Klijnsma laat alle Wajongers herkeuren

Iedereen met een uitkering voor jong-gehandicapten wordt de komende jaren herkeurd. Alleen mensen die blijvend niet kunnen werken, mogen de Wajong-uitkering behouden, schrijft staatssecretaris van Sociale Zaken Jetta Klijnsma (PvdA) in een Kamerbrief.

Wajongers die volgens de keurders kunnen werken, kunnen een bijstandsuitkering aanvragen. Ook kunnen ze van de gemeente hulp vragen bij hun re-integratie. Van de 230.000 jongeren die de Wajong-uitkering ontvangen blijven er volgens het kabinet slechts veertigduizend volledig en blijvend gehandicapt, schrijft de Volkskrant. Voor een deel van de Wajongers betekent de overgang naar de bijstand dat ze er in inkomen op achteruitgaan. Het aantal Wajong-uitkeringen steeg vooral nadat gemeenten in 2006 verantwoordelijk werden voor de bijstand. Veel bijstandsontvangers die van jongs af aan gehandicapt waren werden doorgestuurd naar de Wajong. Dat was voor de gemeenten voordelig omdat zij de bijstand zelf betalen en de Wajong door het rijk wordt betaald.

Het werk dat gehandicapten nu bij sociale werkplaatsen doen, moeten zij volgens Klijnsma bij gewone bedrijven gaan doen. Werkgevers moeten van Klijnsma arbeidsgehandicapten aannemen. Er moeten voor die groep extra banen bij komen. Als dat niet gebeurt, legt Klijnsma een quotum op.
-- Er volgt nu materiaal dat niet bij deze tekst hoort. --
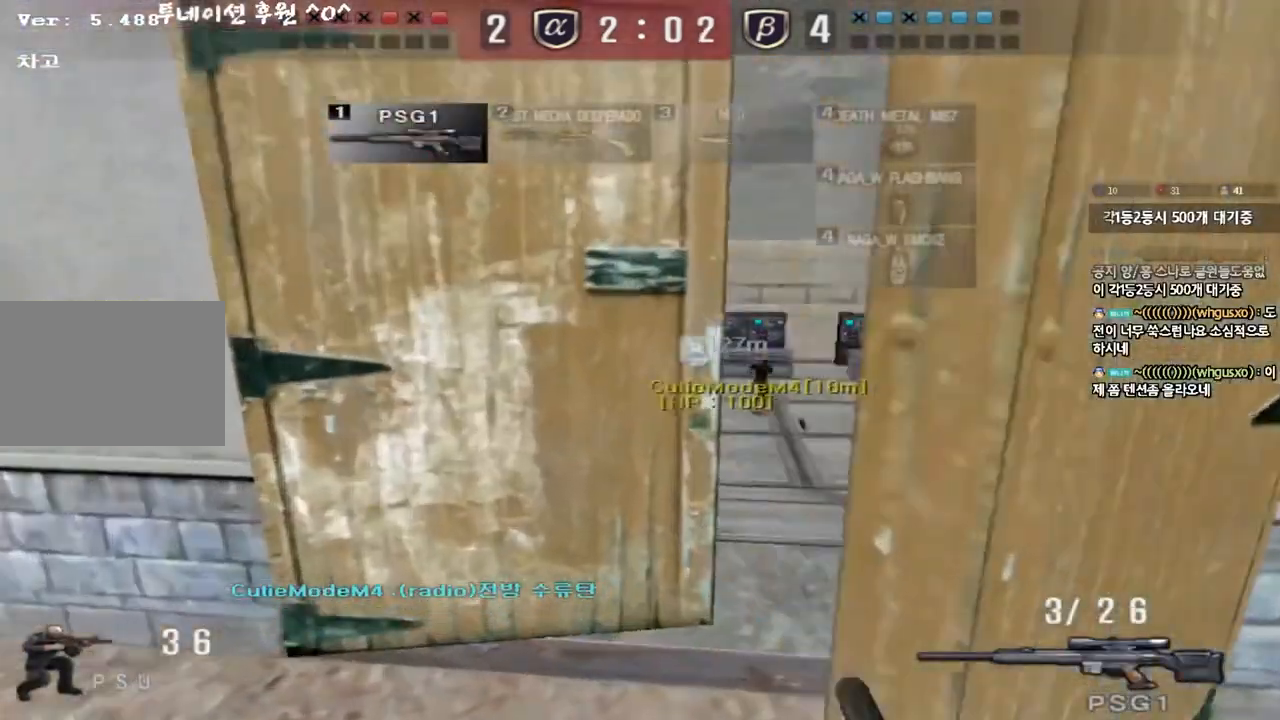
{"keys": ["s", "shift"], "events": [[183, "a", "up"], [283, "d", "down"], [367, "d", "up"], [367, "w", "up"], [500, "s", "down"]]}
Een nader te bepalen percentage van het personeel moet dan arbeidsgehandicapt zijn. Anders volgt een boete van vijfduizend euro per jaar per arbeidsplaats die door een gehandicapte bezet had moeten zijn. Dit geldt niet voor werkgevers met minder dan 25 werknemers.
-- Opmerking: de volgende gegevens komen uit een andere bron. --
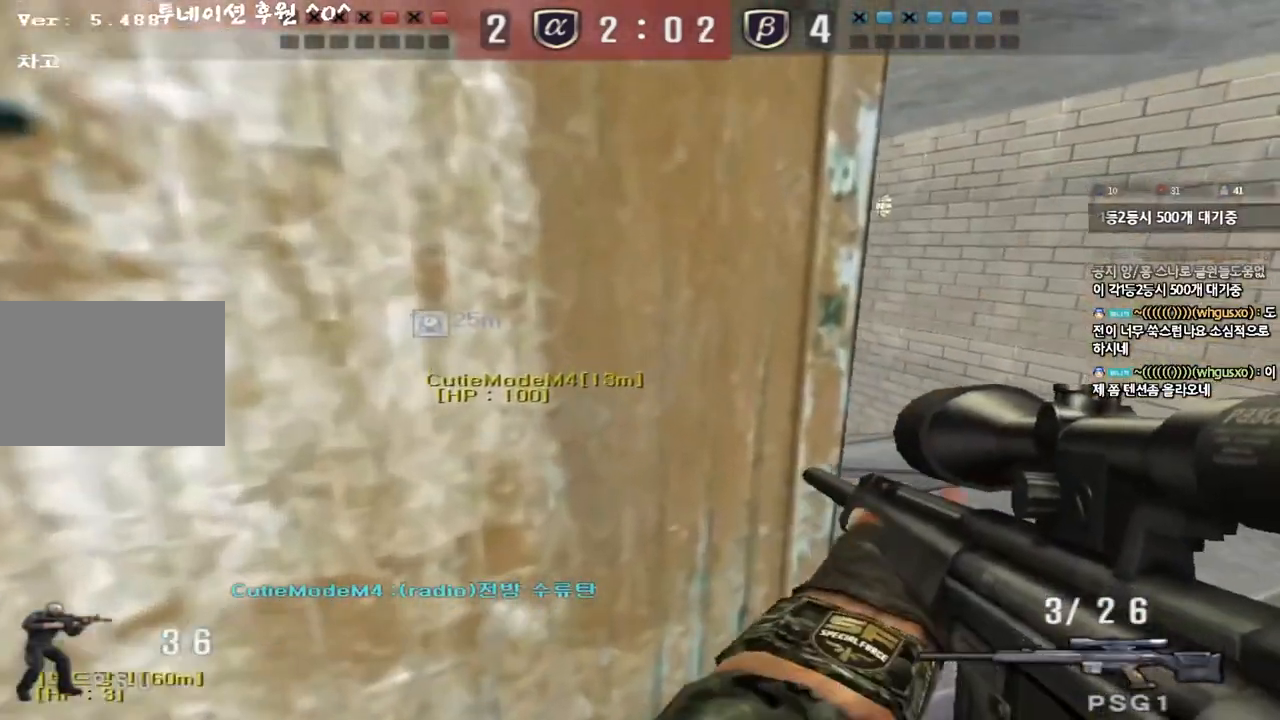
{"keys": ["d", "shift"], "events": [[33, "a", "down"], [150, "a", "up"], [200, "d", "down"], [200, "shift", "up"], [400, "shift", "down"], [450, "s", "up"]]}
Van het quotum wordt afgezien als werkgevers vrijwillig arbeidsplaatsen voor gehandicapten creëren. Het gaat om 2500 banen volgend jaar, dat moet groeien naar honderdduizend in 2026.

Arbeidsgehandicapten moeten minimaal het minimumloon krijgen. Als hun productie minder waard is dan wat zij kosten, krijgen werkgevers subsidie om het verschil goed te maken. Daar is 480 miljoen euro voor beschikbaar gesteld. Eerder was het de bedoeling dat werkgevers onder het minimumloon mochten betalen en dat gemeenten dat zouden aanvullen, maar dat stuitte op bezwaren van de oppositie.